4.4. Investors: inadequate data and limited pressure on corporations

Investors are required to identify and prioritise adverse impacts, but detailed data on adverse human rights impacts is missing. This starts with poor data provision by companies. Self-reported information on human rights abuses by companies is often biased, insufficient to assess its severity, and unreliable due to lack of verification through independent third parties or inaccurate auditing. For example, Judd and Kuruvilla (Citation2020) show that information given to auditors who inspect factories in the apparel industry is often inaccurate. It’s most notable in China and India where over half of the 31.652 conducted factory audits in a seven year period contained unreliable or falsified information. Lukomnik, Kwon, and Welsh (Citation2018) found that while 78% of the S&P 500 companies issue a sustainability report, only 3% of those reports stated that the environmental and social performance data was externally verified. Wilmar is a case in point: labourers interviewed by Amnesty (Citation2016) show human rights violations continued in Wilmar’s chain, in spite of the company’s prior efforts in building an impressive reporting system on human rights abuses.

In addition, information provided by generalist ESG data providers (such as Sustainalytics, MSCI, etc.) is often largely from company sources and thus integrates the same inaccuracy and unreliability.

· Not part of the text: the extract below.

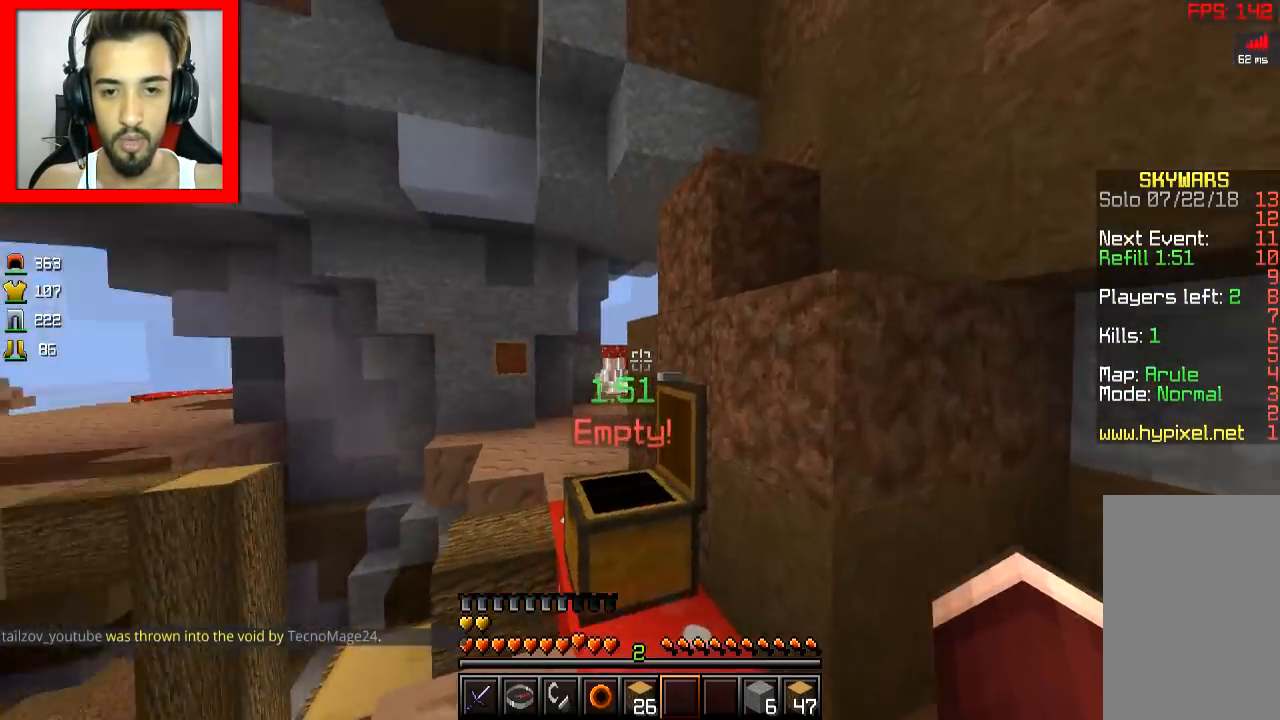
{"keys": [], "mouse": [], "events": [[50, "w", "up"], [150, "d", "up"], [200, "a", "down"], [350, "a", "up"], [350, "d", "down"], [450, "d", "up"]]}
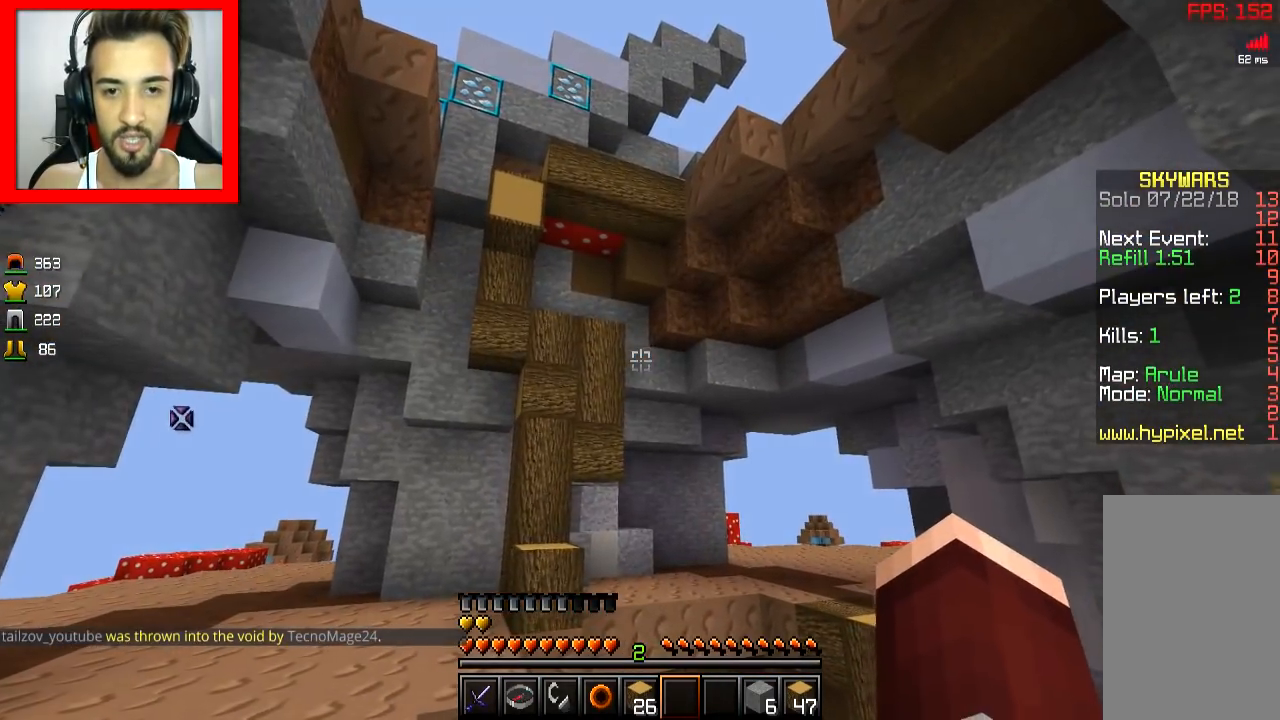
{"keys": ["d"], "mouse": [], "events": [[501, "d", "down"]]}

While generalist ESG data providers might include other sources, such as news reports and NGO reports, which could provide some degree of triangulation, they come with their own limitations. They typically capture a specific moment in timeFootnote7; they are incomplete to assess whether international standards are met; and poor performance in one field can be offset by good performance in another. In regions with limited freedom of expression, association and peaceful assembly, such as countries like China and Russia, the possibility to gather and triangulate human rights information becomes even worse. As a result, the typical company report by an ESG ratings agency fails to notice many adverse impacts by companies. If it does mention them, it does not give clarity on the scale, scope and irremediable character of the adverse impact. These limitations are exacerbated by other methodological limitations observed by Kotsantonis and Serafeim (Citation2019) and Fiaschi et al. (Citation2020), such as the tendency to rate relative performance only, i.e. versus other companies, which can make poor performers look good if the others perform even worse.

Unfortunately, the poor quality of human rights data is matched by investors’ lack of integrating human rights in their investment practices. Most investors simply do not regard the topic as material with regard to their investment case. For example, research by Share Action shows that while most asset managers say that they consider human rights important, less than 20% have a serious policy on the subject.Footnote8 The lack of interest is also reflected in the relatively small number of active engagements with investee companies vis-à-vis the total amount of investee companies. Wagemans, Van Koppen, and Mol (Citation2018) conclude that the full engagement potential is not achieved, not even in the relatively advanced Dutch pension fund sector. Moreover, integration of the topic into investment decisions at the fund level is typically lacking. Exceptions are funds that focus on these issues, but these tend to be private equity or private debt funds that fund small and medium-sized enterprises, not public equity ones that invest in MNEs and can challenge those MNEs. Interest could pick up if there were more scope for investors to pursue social returns. Currently, the vast majority of the financial system is focused on achieving short-term financial returns based on quantitative models, efficient markets thinking and long investment chains (Schoenmaker and Schramade Citation2019b). Ideally, social impact returns would be added as a third dimension to the traditional financial risk and return dimensions (Sardy and Lewin Citation2016).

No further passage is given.